Sausage and Chicken Gumbo - Northern Style

What do you know about Gumbo?

Was the answer/question I received from a delivery guy, in response to what I was cheffin' up in the kitchen that day. Well plenty, I can't eat gumbo without recalling a little place in the back alley of the French Quarter. I remember that the gumbo was good, but more importantly - I remember the whole trip to New Orleans. The tree lined streets of the Garden district, the buildings with their ornate wrought iron railings, and yes the food. Food is so much more than just something that keeps as alive and tastes good. It's a trigger to memories of time and location. So, what do I know about gumbo? I know I can't eat it without remembering. And that's plenty.

I can tell you that this gumbo is very different than the one I ate that day in New Orleans. But not so unlike the one I was making in the kitchen that day. This gumbo uses a roux and file, but no okra. Which I do recall being in the new Orleans version, but I also remember - wishing it were not.

Calificación: 4/5
Avg. 4/5 1 voto
  Estados Unidos American
  Raciónes: 1

Ingredientes

  • Sausage and Chicken Gumbo - Northern Style
  • ½ stick of butter
  • ¼ cup flour
  • 1 medium onion chopped
  • 1 rib celery chopped
  • 1 bell pepper chopped (I prefer red to green – but I know that's heresy)
  • 1 link smoked Andouille sausage sliced
  • 2 chicken breasts halves cut up into large pieces
  • 3 cups chicken stock
  • 2 tsp thyme
  • 1 tsp oregano
  • 1 tbsp salt
  • 2 tsp black pepper
  • 1 bay leaf
  • ¼ tsp cayenne pepper
  • 2 tsp fresh rosemary chopped
  • 1 tbsp fresh parsley chopped
  • 2 tsp Worchestershire sauce
  • file powder

Direcciones

  1. First you make a dark roux. In a large heavy saucepan over med. low heat, stir butter and flour. You 're using this more as a flavoring agent than a thickener, so take your time. If you burn it -even a little, no amount of mischief can fix it. Best to start over again. The color you're after is a little bit darker than a grocery paper bag.

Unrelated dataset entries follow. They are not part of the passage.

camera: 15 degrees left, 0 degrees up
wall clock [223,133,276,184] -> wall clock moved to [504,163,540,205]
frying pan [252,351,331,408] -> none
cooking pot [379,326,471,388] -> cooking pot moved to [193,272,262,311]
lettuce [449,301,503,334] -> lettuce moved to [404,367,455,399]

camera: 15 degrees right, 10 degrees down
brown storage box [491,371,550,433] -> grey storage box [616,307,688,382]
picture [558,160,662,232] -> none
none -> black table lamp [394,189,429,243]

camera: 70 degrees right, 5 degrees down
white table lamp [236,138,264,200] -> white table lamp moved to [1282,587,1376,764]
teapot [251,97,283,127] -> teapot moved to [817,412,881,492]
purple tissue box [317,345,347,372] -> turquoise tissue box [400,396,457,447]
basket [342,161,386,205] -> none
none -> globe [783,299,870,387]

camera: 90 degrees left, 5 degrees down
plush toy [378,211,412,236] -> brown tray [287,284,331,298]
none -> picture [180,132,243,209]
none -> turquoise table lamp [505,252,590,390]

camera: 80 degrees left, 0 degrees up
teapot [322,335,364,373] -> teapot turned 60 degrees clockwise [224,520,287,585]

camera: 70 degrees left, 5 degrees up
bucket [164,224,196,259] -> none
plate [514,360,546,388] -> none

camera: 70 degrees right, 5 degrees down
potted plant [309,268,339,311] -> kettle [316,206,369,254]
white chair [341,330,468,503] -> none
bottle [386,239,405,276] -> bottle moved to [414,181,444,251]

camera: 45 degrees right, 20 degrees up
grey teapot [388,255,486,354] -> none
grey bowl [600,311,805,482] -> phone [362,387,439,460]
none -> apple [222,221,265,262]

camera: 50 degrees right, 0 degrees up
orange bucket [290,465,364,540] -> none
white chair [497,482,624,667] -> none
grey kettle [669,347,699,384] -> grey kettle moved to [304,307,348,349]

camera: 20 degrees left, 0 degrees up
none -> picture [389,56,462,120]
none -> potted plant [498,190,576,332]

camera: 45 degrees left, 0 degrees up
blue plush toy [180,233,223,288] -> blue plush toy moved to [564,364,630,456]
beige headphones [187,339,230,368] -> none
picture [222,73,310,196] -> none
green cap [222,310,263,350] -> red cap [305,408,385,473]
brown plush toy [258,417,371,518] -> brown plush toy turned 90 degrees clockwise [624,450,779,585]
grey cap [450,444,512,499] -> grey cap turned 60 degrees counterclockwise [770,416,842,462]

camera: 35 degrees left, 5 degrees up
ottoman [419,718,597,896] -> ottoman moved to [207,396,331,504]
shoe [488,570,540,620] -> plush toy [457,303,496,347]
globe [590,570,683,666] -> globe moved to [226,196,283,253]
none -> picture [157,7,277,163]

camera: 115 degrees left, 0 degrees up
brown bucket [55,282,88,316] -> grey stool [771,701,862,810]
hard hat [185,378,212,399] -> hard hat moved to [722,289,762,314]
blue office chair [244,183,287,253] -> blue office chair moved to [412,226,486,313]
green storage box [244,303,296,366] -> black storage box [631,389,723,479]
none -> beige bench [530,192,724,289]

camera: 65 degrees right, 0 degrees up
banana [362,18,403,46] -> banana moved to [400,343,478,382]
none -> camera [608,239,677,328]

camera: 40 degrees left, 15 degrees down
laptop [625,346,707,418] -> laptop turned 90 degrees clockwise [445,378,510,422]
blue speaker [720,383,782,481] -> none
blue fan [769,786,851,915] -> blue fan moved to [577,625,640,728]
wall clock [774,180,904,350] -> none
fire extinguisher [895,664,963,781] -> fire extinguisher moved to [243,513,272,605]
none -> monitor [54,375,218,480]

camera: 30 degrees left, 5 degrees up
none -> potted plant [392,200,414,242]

You will be rewarded for your patience with a depth of flavor that you just can't get anywhere else. Add the celery, onions, and pepper and let soften. Add the seasonings and the stock and stir well. In a saute pan brown sausage and chicken over high heat. You just want to brown them- not fully cook them here. Increase heat and bring up to a boil. Reduce to a simmer and cook until chicken is fully cooked. I then just let it continue for at least an hour. Just don't stir it too much or the chicken will fall apart. Add fresh herbs right before serving.
  2. Serve with some white rice. I put the gumbo in the bowl, pack a little teacup with rice and then invert it into the center of the bowl. Jiggle the cup a little and when remove the cup the rice should be in a little tower. Sprinkle with a little more fresh herbs and the file powder.